SWIFT request hangs as "oslo_messaging.Notifier.info()" interface does not returns in some failure scenarios

Bug #1696905 reported by Sanchit Malhotra on 2017-06-09
6
This bug affects 1 person
Affects Status Importance Assigned to Milestone
ceilometermiddleware
Undecided
Unassigned
oslo.messaging
Undecided
Unassigned

Bug Description

When Ceilometer Middleware is integrated with SWIFT, some of user requests hangs at ceilometer level.
It is observed that with default max pool size of 30, in case if 31 requests are received at oslo_messaging, the hung behaviour (indefinite hung) is observed.

When we debugged firther, to identify where the requests are stuck, it is observed that the following call of oslo_messaging Notifier class does not return.

File: https://github.com/openstack/ceilometermiddleware/blob/stable/mitaka/ceilometermiddleware/swift.py#L248
{code}
 47 import oslo_messaging
....
121 self._notifier = oslo_messaging.Notifier(
122 oslo_messaging.get_transport(cfg.CONF, url=conf.get('url')),
123 publisher_id='ceilometermiddleware',
124 driver=conf.get('driver', 'messagingv2'),
125 topic=conf.get('topic', 'notifications'))
126
....
283
284 self._notifier.info(context.get_admin_context().to_dict(),
285 'objectstore.http.request', event.as_dict())
286
{code}

the call "self._notifier.info" does not return in some case and due to this, the user requests are stuck indefinitely.

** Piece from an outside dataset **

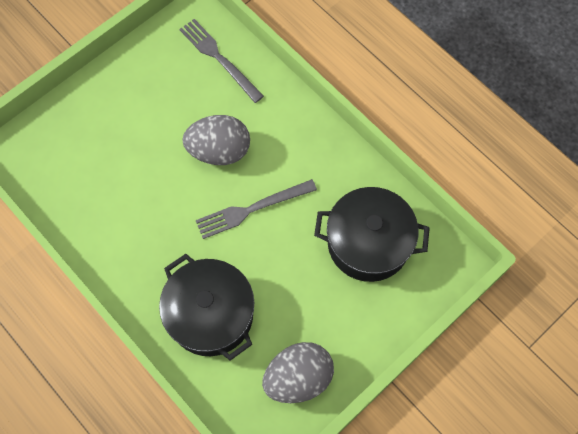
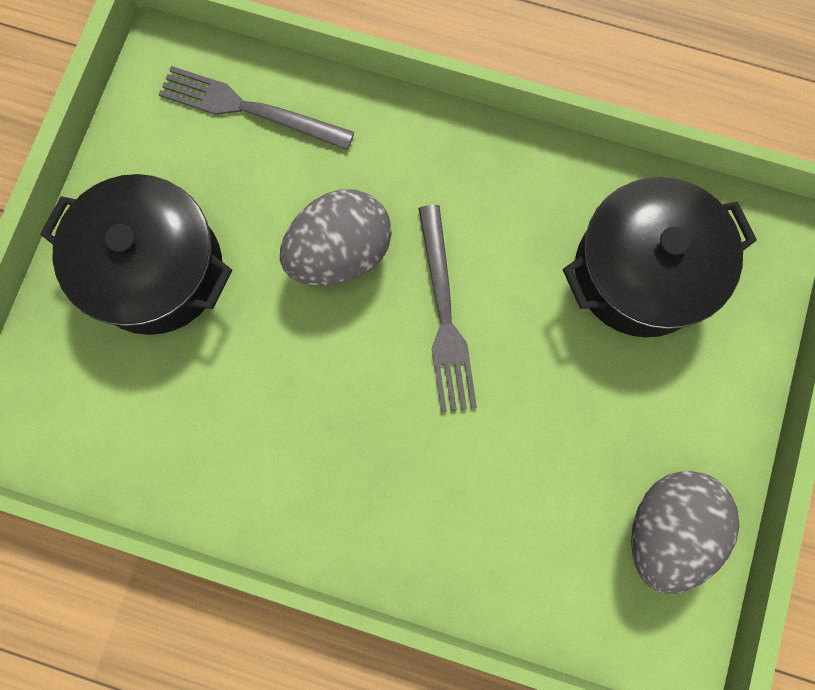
camera: 30 degrees left, 10 degrees up
black pot [159,254,254,361] -> black pot moved to [40,174,232,335]
grey fork [196,179,317,239] -> grey fork turned 45 degrees counterclockwise [419,205,477,413]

It is confirmed that there is no problem with RabbitMQ server or ceilometer server as both of them are accessible from other SWIFT cluster at the time problem is observed on different setup.

When conformed from network packet dump, it is seen that ceilometer middleware does not sends any data(metering information) to rabbitMQ server.

It is thus confirmed that the request is stuck somewhere in oslo_messaging notifier API call.

Also, it's effect is seen in Proxy Service as no new user requests are handled once any of the request is stuck in such a manner.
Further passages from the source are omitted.